In the twilight of his playing career, so that young people in the future would not have to suffer as he did, he made his condition public and in the subsequent forty years helped raise over 60 million dollars for JDRF. Perhaps even more valuable was the example he set for those of us who cared to pay attention. As his condition deteriorated over the years, Ron Santo could have easily slipped out of the public eye to live out the remainder of his life in private, cherishing the glorious memories of the past while keeping his current struggles to himself, leaving us only the memory of a youthful high spirited player. Instead he chose to be as open and honest in public about his condition as he could. As parts of his body began to fail him one by one, like the brave Sir Knight in Monty Python and the Holy Grail who loses his battle with King Arthur limb by limb, Santo kept going on as if to say: "hey it's only a flesh wound."
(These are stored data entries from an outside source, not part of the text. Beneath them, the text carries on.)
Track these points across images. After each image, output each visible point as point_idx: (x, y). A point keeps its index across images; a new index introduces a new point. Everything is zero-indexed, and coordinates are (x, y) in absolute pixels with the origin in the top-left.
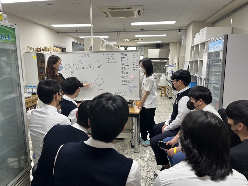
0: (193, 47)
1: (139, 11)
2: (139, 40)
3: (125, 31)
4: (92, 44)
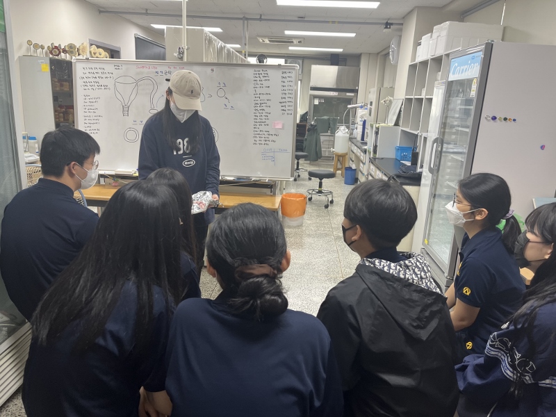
0: (413, 67)
2: (292, 42)
4: (184, 45)
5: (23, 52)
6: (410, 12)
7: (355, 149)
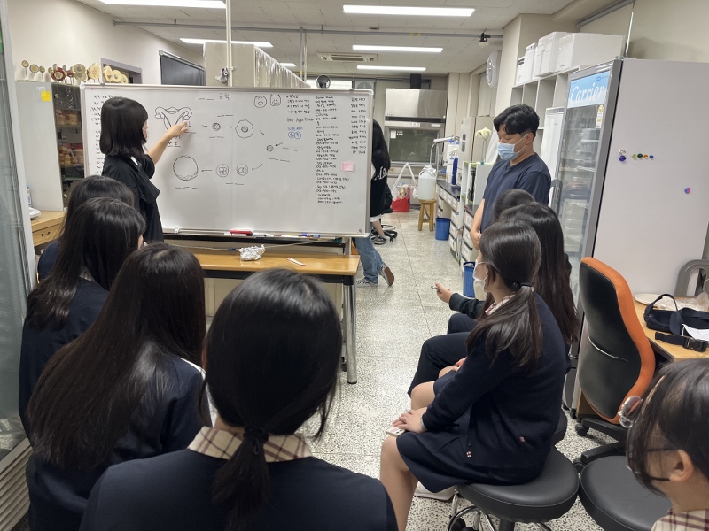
0: (517, 90)
2: (362, 60)
3: (322, 31)
4: (229, 66)
6: (512, 21)
7: (445, 195)
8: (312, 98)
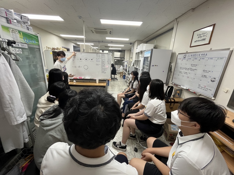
0: (136, 53)
1: (111, 31)
2: (110, 47)
3: (102, 42)
4: (85, 48)
5: (45, 49)
6: (136, 41)
7: (124, 71)
8: (101, 54)
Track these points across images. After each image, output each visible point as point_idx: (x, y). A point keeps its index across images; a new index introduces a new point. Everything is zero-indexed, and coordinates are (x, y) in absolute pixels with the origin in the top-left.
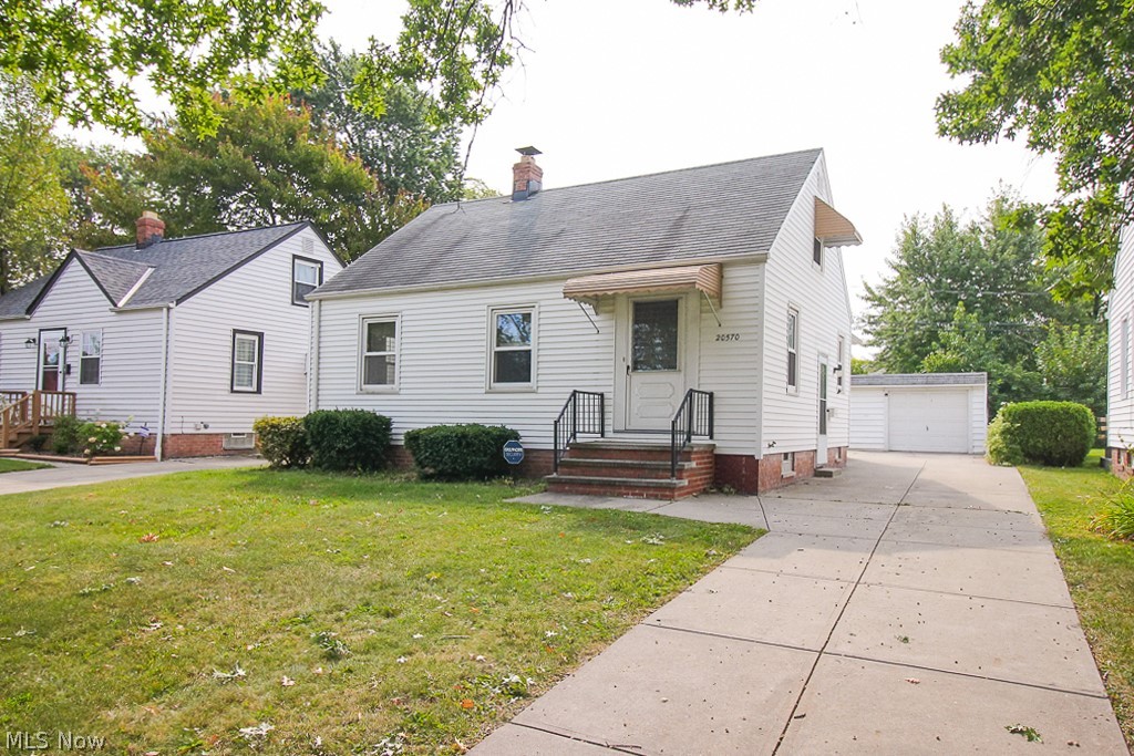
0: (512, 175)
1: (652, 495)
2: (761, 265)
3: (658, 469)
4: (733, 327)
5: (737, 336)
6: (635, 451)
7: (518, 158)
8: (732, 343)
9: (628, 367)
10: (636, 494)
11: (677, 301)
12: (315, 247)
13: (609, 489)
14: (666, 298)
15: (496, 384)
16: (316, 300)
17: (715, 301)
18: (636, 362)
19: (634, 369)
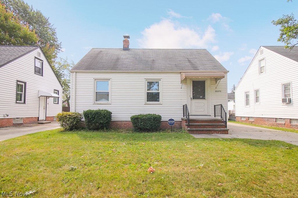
0: (123, 43)
1: (222, 133)
2: (226, 74)
3: (218, 126)
4: (220, 89)
5: (220, 91)
6: (206, 121)
8: (219, 93)
9: (191, 98)
10: (217, 133)
11: (204, 81)
12: (41, 56)
13: (208, 132)
14: (202, 80)
15: (148, 102)
16: (75, 72)
17: (215, 82)
18: (193, 97)
19: (193, 98)
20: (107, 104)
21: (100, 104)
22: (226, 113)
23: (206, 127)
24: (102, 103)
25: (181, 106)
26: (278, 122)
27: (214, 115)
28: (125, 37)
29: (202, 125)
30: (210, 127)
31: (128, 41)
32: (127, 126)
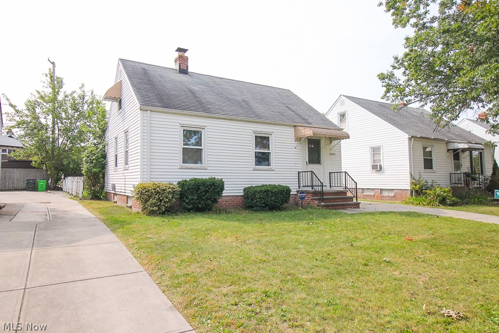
3: (347, 199)
7: (177, 54)
8: (334, 156)
9: (307, 162)
13: (343, 207)
14: (317, 138)
15: (257, 167)
16: (149, 110)
17: (329, 142)
18: (309, 160)
19: (309, 163)
20: (201, 168)
21: (191, 169)
22: (356, 183)
23: (337, 200)
24: (193, 167)
25: (296, 173)
26: (365, 193)
27: (329, 185)
28: (179, 50)
29: (333, 199)
30: (340, 200)
31: (187, 58)
32: (230, 203)
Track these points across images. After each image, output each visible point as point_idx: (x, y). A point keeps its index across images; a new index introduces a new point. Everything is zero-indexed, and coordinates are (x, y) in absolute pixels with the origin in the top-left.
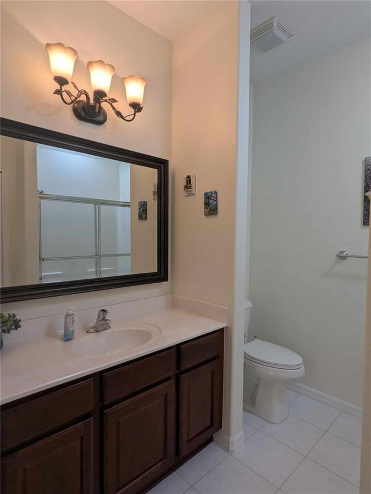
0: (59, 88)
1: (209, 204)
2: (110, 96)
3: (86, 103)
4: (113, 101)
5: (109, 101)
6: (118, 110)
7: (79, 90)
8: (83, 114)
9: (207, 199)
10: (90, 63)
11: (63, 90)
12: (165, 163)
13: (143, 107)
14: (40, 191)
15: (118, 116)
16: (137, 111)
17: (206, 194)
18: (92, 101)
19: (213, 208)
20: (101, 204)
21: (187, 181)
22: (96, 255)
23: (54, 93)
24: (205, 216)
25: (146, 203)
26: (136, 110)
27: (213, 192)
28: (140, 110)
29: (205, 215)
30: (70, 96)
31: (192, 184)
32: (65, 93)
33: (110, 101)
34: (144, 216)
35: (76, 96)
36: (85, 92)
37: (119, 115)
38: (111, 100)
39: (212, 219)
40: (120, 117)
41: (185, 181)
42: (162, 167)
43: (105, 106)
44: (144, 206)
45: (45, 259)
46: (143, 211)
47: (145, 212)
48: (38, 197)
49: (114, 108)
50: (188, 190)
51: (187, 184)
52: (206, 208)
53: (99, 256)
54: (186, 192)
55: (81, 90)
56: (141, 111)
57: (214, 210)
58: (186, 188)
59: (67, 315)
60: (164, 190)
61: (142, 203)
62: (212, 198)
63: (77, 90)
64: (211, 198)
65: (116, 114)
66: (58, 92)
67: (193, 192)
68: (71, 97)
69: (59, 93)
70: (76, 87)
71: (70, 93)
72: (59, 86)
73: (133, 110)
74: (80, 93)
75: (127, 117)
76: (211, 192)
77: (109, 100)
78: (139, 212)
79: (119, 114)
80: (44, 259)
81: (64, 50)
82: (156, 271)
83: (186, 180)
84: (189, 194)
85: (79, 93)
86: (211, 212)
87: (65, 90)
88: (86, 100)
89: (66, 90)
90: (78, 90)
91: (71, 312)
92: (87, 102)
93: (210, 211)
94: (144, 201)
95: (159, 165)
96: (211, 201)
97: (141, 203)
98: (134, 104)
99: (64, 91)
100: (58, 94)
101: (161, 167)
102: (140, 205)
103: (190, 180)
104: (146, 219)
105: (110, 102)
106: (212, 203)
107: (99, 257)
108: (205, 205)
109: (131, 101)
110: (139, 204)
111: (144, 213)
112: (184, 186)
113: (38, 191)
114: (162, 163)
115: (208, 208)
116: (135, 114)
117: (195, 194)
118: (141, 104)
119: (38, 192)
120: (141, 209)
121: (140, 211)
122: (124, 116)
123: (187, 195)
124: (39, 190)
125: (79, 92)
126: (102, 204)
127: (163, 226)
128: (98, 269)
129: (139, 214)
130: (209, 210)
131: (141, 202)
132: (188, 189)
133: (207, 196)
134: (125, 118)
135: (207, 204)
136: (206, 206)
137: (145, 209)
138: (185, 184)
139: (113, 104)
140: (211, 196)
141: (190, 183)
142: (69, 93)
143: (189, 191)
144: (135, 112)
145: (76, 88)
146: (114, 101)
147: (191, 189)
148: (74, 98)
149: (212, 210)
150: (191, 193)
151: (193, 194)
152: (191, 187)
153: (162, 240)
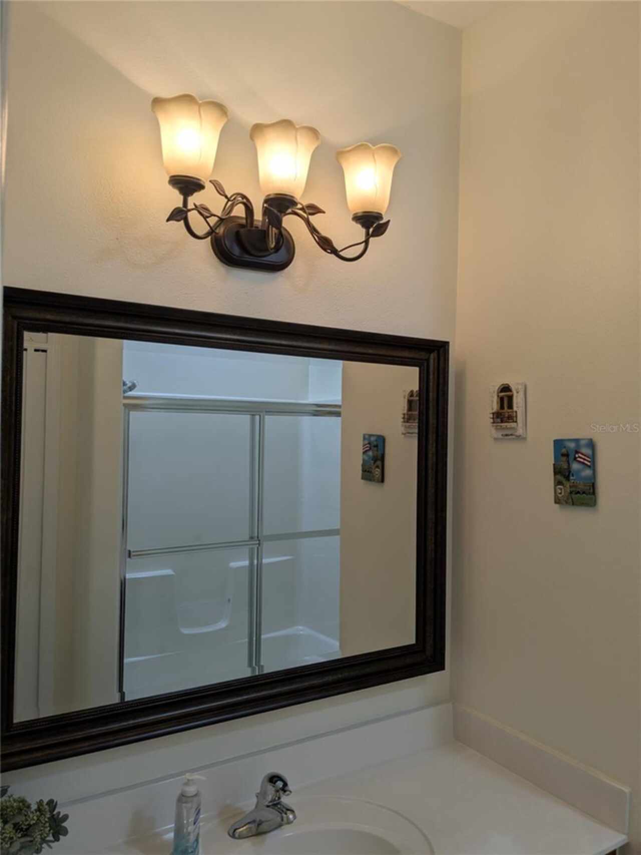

A particularly poignant moment was re-played over the radio on the day he died. Last season on the 50th anniversary of his debut in the major leagues, Santo threw out the ceremonial first pitch at Wrigley Field. Standing in front of the pitcher's mound he bounced the ball over home plate to Cubs pitcher Ryan Dempster. Pat Hughes talking about it later in the booth joked to Ron in an uncharacteristically patronizing tone that Dempster shook his catching hand in pain after catching the ball. (I checked the video and Dempster did no such thing). Santo sounding slightly defeated said, "well I did the best I could."

We hear the word hero bandied about quite liberally to describe sports stars. But Ron Santo is truly deserving of the word. He was a man who was blessed with incredible talent but who was also dealt many bad cards in his life. Yet like any good poker player he was able to play them to their best advantage, and we all came out ahead. Santo was a great ballplayer to be sure. But his life on the field was eclipsed by his life off the field by a mile. In his later years Santo showed the world that living with diminished abilities did not mean a diminished life, not in the slightest.

It would have been nice, very nice, if Ron Santo's wish to have been inducted into the Hall of Fame could have been granted during his lifetime. It also would have been nice if he could have seen his Cubs in the World Series, if not win the thing. But as we will certainly see today and tomorrow as he is laid to rest, the outpouring of love for the man and the way he touched this community will far outweigh any plaque hung in a hall in remote Upstate New York.

Santo was replaced on the field by a number of competent third basemen, who just like him, didn't make it to the World Series. But replacing Ron Santo and what he has meant to Chicago for all these years will be impossible.



Post script:

On December 5, 2011, almost exactly one year after his death, the Veterans Committee elected Ron Santo posthumously into baseball's Hall of Fame. Congratulations Ronnie, wherever you are!